State how many lines in the entries below contain the string "name", counting a match only when its letter case is identical. Reply with the number alone.

################

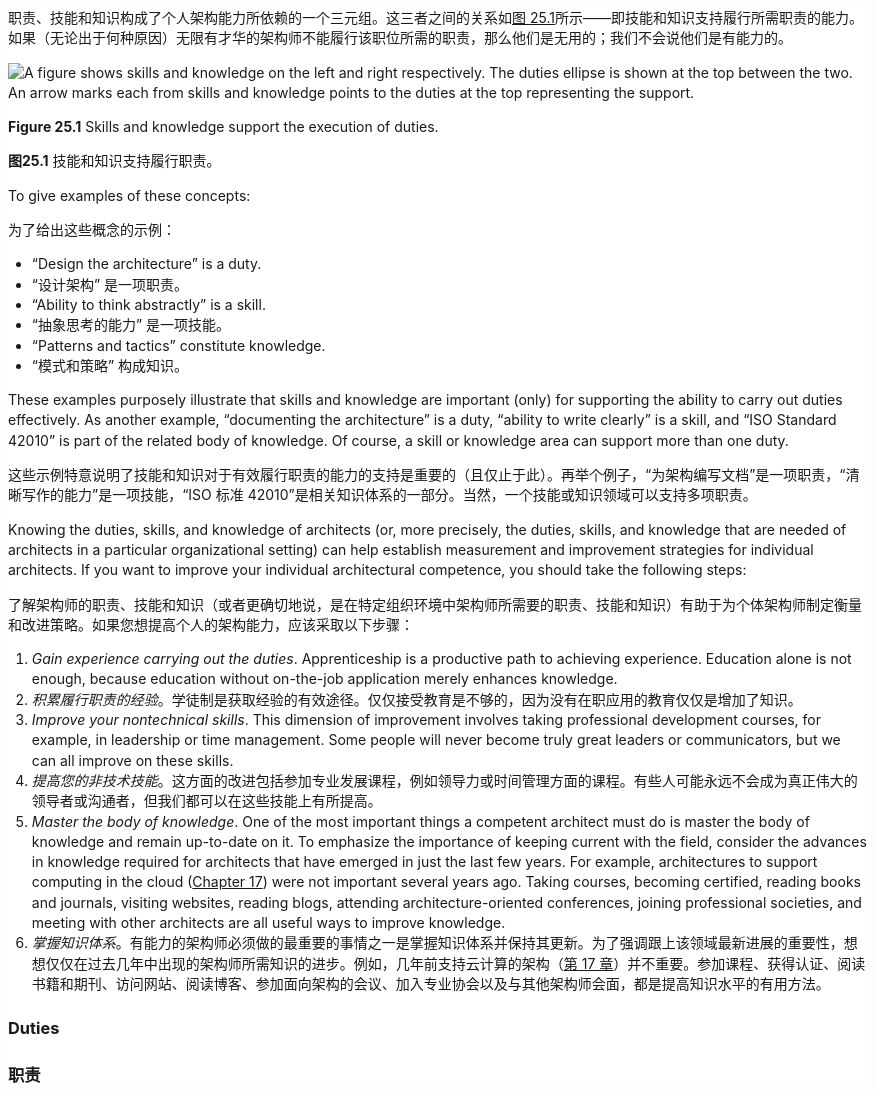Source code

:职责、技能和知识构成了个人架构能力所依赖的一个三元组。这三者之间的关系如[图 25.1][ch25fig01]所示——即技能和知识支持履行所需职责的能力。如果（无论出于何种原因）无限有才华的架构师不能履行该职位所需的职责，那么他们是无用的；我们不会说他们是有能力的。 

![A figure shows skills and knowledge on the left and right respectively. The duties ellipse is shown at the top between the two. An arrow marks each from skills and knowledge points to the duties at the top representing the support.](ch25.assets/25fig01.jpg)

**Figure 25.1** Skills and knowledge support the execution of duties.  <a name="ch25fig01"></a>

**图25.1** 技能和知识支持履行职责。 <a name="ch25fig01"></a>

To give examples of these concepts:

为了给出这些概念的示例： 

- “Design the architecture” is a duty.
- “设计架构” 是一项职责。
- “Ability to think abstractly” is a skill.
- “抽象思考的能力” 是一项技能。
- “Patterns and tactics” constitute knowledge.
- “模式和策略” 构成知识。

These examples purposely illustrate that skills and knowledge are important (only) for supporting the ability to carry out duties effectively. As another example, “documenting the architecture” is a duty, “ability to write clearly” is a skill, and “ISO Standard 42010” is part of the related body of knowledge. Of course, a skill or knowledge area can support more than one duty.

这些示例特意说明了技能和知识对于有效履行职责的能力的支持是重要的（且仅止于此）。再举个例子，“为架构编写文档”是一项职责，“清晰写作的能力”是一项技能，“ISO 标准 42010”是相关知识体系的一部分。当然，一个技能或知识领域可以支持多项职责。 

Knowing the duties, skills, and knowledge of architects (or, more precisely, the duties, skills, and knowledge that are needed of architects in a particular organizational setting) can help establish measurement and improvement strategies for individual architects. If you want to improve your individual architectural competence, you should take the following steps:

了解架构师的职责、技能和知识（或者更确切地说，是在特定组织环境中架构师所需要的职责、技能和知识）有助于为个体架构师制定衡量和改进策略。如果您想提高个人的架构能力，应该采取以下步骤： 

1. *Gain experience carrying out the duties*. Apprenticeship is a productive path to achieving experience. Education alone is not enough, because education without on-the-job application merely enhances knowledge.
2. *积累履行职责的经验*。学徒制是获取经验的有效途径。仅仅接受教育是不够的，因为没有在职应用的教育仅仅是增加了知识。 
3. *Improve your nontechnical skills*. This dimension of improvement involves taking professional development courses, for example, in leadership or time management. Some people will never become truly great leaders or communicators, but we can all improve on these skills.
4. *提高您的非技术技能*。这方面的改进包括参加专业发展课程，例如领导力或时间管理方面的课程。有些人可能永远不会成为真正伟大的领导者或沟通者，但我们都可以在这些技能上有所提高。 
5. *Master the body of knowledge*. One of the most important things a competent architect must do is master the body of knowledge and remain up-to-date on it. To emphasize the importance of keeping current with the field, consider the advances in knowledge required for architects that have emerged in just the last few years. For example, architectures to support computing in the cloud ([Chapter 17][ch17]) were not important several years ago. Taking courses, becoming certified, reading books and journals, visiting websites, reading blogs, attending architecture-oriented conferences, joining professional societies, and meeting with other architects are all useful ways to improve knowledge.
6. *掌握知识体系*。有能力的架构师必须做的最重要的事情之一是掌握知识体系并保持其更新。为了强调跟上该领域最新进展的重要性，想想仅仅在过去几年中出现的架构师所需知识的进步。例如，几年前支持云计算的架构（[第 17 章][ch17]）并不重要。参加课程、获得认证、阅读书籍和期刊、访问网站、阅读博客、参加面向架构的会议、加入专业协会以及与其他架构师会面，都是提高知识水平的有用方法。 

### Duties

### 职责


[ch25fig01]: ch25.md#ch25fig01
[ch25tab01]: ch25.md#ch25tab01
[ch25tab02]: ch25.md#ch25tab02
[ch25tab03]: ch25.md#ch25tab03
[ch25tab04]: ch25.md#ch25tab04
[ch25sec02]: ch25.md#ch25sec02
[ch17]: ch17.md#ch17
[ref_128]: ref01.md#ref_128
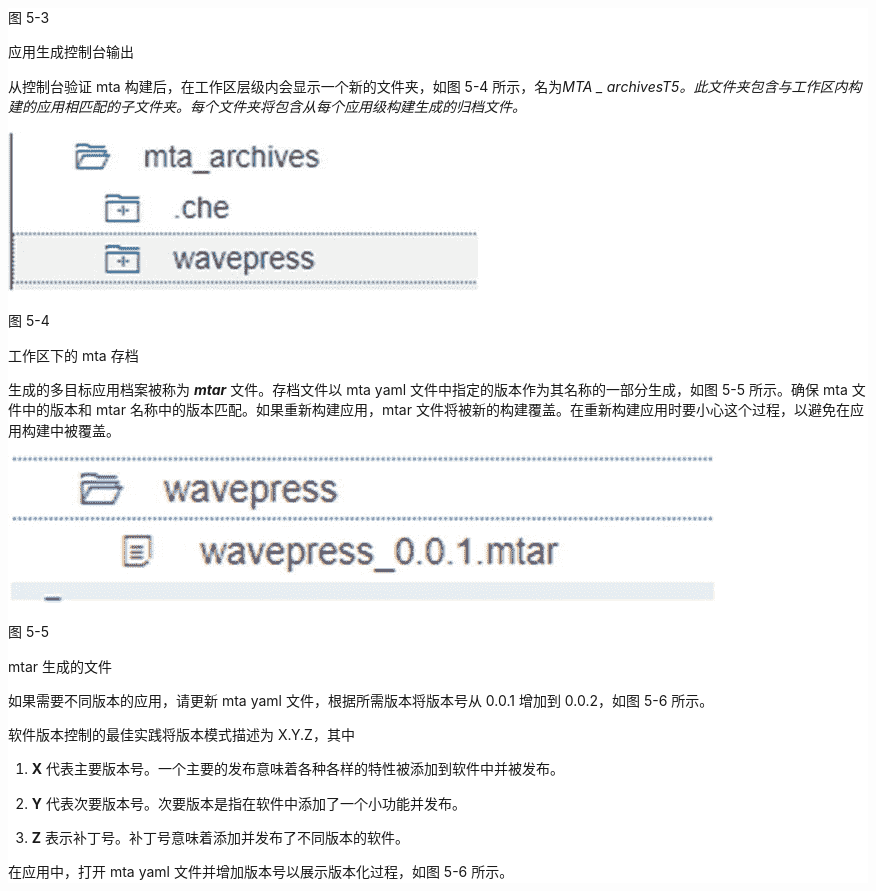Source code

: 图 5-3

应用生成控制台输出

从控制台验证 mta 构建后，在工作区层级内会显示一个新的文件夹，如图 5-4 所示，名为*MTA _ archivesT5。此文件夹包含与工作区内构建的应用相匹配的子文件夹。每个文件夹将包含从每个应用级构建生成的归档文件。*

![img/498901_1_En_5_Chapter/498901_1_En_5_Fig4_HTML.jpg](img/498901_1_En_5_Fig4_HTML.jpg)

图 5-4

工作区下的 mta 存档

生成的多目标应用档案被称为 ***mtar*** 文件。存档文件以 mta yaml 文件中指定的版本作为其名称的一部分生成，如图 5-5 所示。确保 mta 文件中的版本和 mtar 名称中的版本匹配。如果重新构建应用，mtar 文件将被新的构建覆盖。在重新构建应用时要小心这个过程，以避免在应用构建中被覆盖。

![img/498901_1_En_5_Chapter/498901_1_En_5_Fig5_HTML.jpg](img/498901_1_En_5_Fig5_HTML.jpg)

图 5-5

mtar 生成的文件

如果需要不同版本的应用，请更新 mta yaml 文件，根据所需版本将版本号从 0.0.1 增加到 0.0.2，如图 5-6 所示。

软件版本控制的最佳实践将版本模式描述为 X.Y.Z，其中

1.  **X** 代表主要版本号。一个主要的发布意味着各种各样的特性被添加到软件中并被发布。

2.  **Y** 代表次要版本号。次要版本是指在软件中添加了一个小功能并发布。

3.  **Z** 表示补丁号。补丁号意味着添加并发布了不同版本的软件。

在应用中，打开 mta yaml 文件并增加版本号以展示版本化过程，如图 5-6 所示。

################

> _ANSWER_: 2